Fialkow and colleagues studied X-chromosome inactivation pattern of hematopoeisis in 27 patients with acute nonlymphocytic leukemia who were heterozygous for the X-chromosome-linked enzyme G6PD. They showed 6/27 (22.2%) of elderly patients and 16/27 (59.2%) of young patients developed a clonal pattern in erythrocytes and platelets. 3/27 (11.1%) of patients whose progenitor cells were involved by the leukemia exhibited clonal pattern of hematopoeisis. Out of 13 patients who followed at remission phase, 8 patients (61.5%) showed polyclonal pattern. This result is in contrast with our findings [15].

Gale and her colleagues assessed X-chromosome inactivation patterns with differential methylation patterns of heterozygotes for three DNA probes, HPRT, PGK, and M27β, in 77 female patients with AML and 75 normal controls. they reported that blast cells from 67 out of 68 analysable samples (99%) were monoclonal or had a skewed X-inactivation pattern. A skewed pattern in remission was also found in 26 of 77 patients (34%), but in 16/75 (21%) of normal controls [27].
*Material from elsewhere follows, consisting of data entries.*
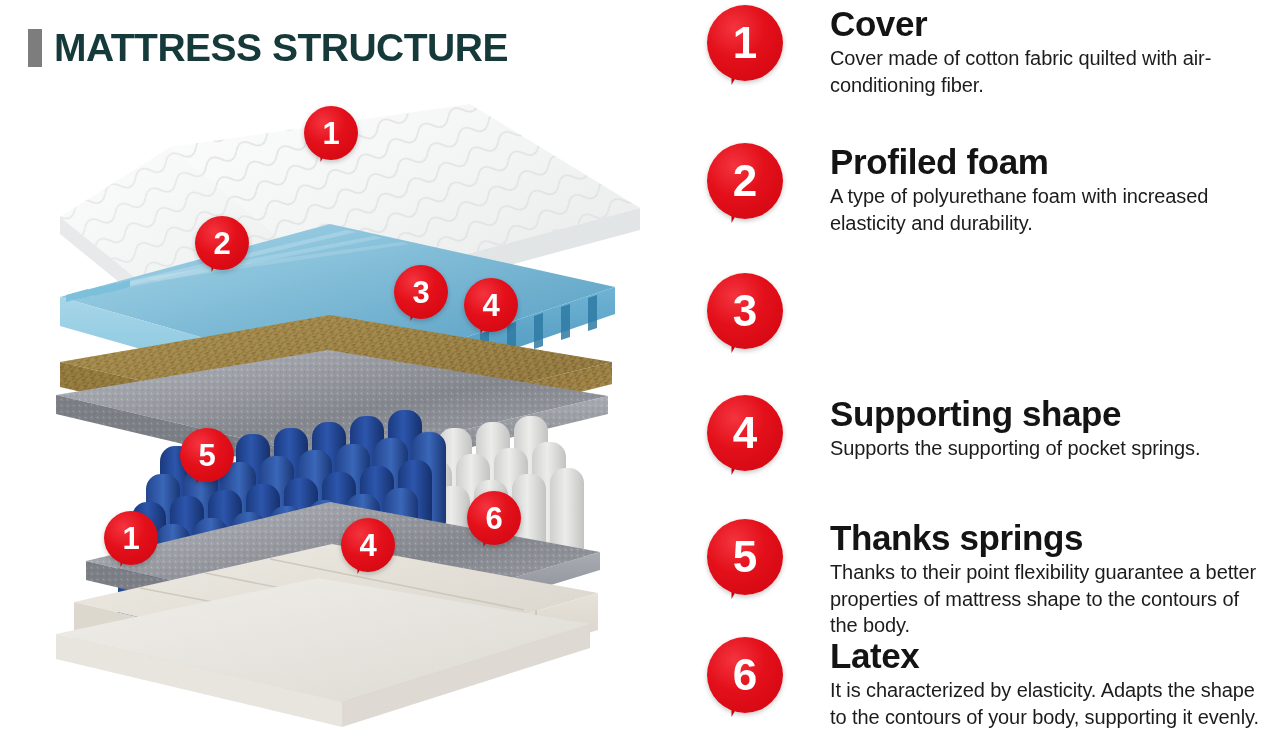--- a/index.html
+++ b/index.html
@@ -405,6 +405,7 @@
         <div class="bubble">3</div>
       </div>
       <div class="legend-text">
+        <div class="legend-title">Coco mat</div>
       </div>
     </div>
Jinnai and colleagues [33] studied clonal analysis using X-chromosome inactivation patterns of the phosphoglycerate kinase (PGK) and DXS255 (M27 beta) genes in 34 women with AML at remission phase. 25/34 (73.6%) of patients showed polyclonal pattern in G and MN cells and 9/34 (26.4%) showed clonal hematopoeisis. Three out of 9 patients (30%) showed clonal pattern in MN cells and 6 patients had clonal pattern in both G and MN cells. When clonal patterns are different in patients with the same disease, it seems important to elucidate their clinical implications.

4.5. Clonality Pattern in AML Patients in a Long-Term Followup after Treatment

10/27 patients after the treatment were available for a longer followup. These patients were followed up to 12 months. 7/10 patients (70%) preserved clonal patterns and three patients converted to polyclonal patterns in G and L lineages.
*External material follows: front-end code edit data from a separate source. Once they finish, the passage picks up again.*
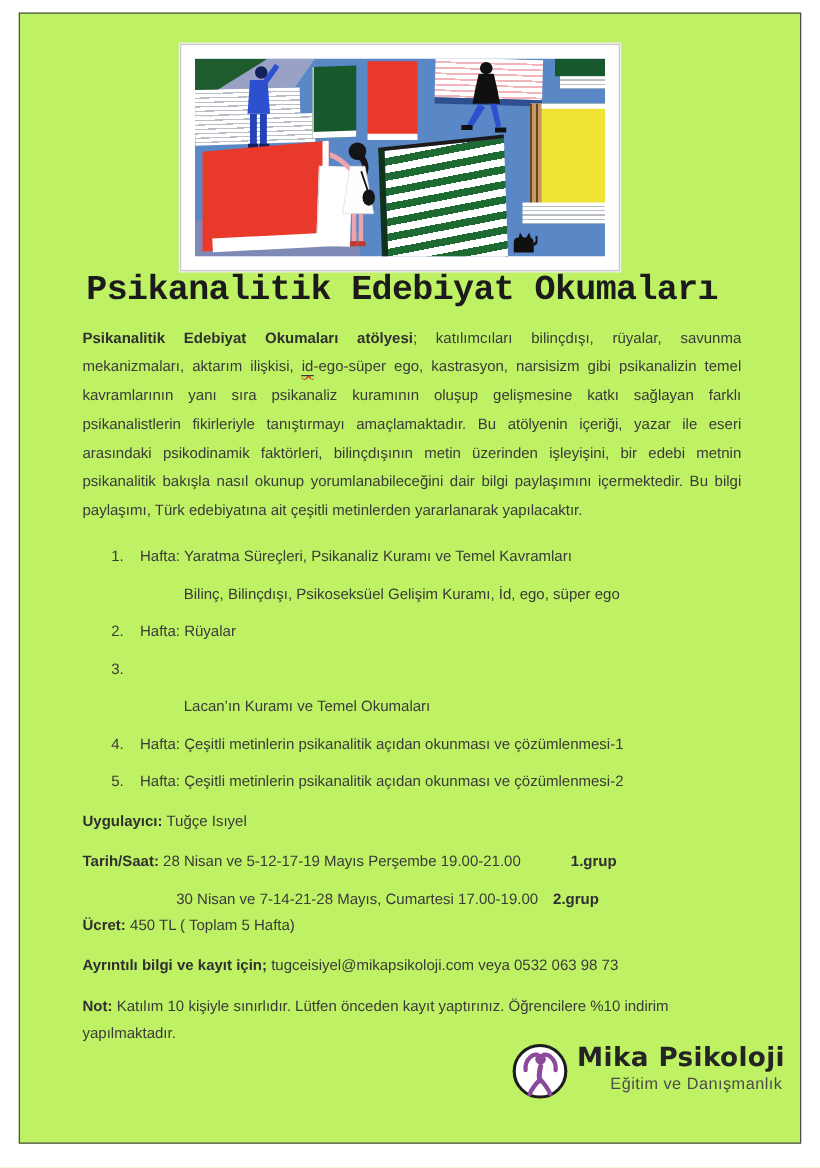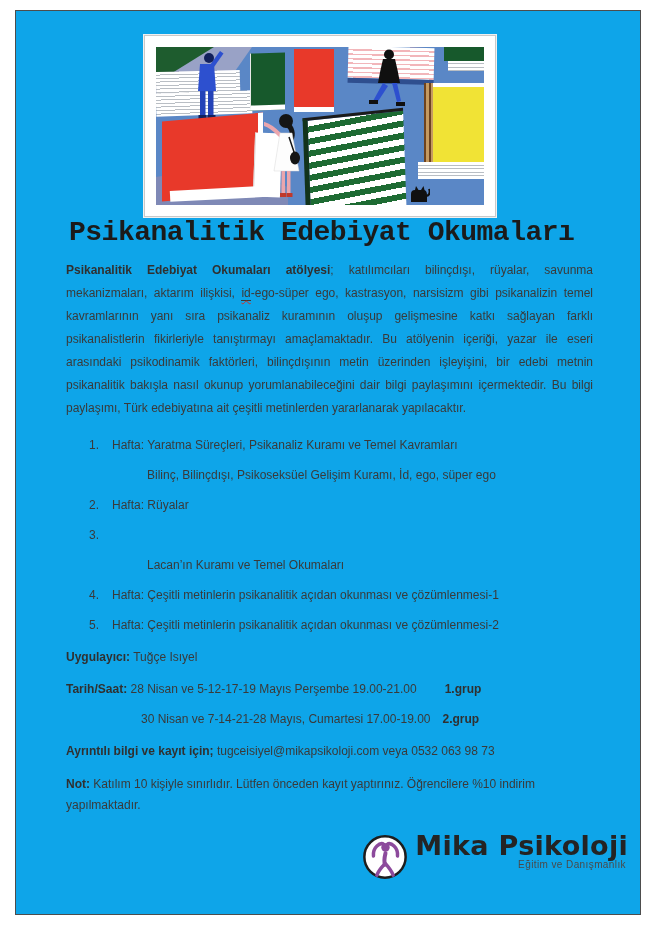--- a/index.html
+++ b/index.html
@@ -4,7 +4,7 @@
 <style>
   html,body{margin:0;padding:0;background:#ffffff;}
   body{width:656px;height:934px;position:relative;font-family:"Liberation Sans",sans-serif;color:#3a3a3a;}
-  .page{position:absolute;left:15px;top:10px;width:624px;height:903px;border:1px solid #4d4d4d;background:#0ea5e9;}
+  .page{position:absolute;left:15px;top:10px;width:624px;height:903px;border:1px solid #4d4d4d;background:#bef264;}
 
   
   .art-frame{position:absolute;left:128px;top:24px;width:328px;height:158px;background:#fff;border:1px solid #c9c9c9;padding:11px;box-shadow:0 0 0 1px #f0f0f0;}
We expect that after chemotherapy and the induction of remission, hematopoeisis in AML patients convert from clonal to polyclonal, but this does not happen in all the patients and some patients remain clonal after remission.

As mentioned before, many healthy females have clonal hematopoeisis at the normal condition. So, it can be concluded that each patient who showed clonal hematopoeisis at remission phase, may have had a clonal pattern before the disease or maintained their clonal pattern during remission. Since we did not have the patient samples before the start of the AML, so we could not come to a clear conclusion regarding clonality. Our results showed 8% (8/100) clonality in healthy controls compared with 85% (23/27 patients) at remission, which is statistically significant ( ). This significant difference suggests that the results of the clonality in most of the patients are true.

The important question is whether the rate of relapsing is higher in patients with clonal hematopoeisis at remission time or not? A study showed that after transplantation of a small number of hematopoetic stem cells to the mice models, efficient clonal hematopoeisis was developed by few stem cells through animal’s life time and survived them [31]. Another study showed that hematopoeisis in radioexposed cats that were transplanted with hematopoetic stem cells remained clonal after many years without any complications [34]. These data could suggest that the clonality in remission phase does not necessarily mean relapse of the disease. In contrast, some studies did not support this theory [32].

To answer this question longer followup of more patients at the remission phase is nessecary.

Overall, we showed 97.8% clonality in AML patients at presentation, 85.2% immediately after remission, and 70% at a long-term followup after chemotherapy.

From this study, it can be concluded that clonality at remission is a frequent event in AML and does not necessarily mean relapse of the disease. There is also a possibility of the conversion of clonality to polyclonality over time after chemotherapy. However, larger number of patients with a longer followup is necessary to answer this question.

Conflict of Interests

The authors declare they have no conflict of interests.

Acknowledgment

This work was supported by a grant from Iranian Molecular Medicine Network and Zanjan University of Medical Sciences.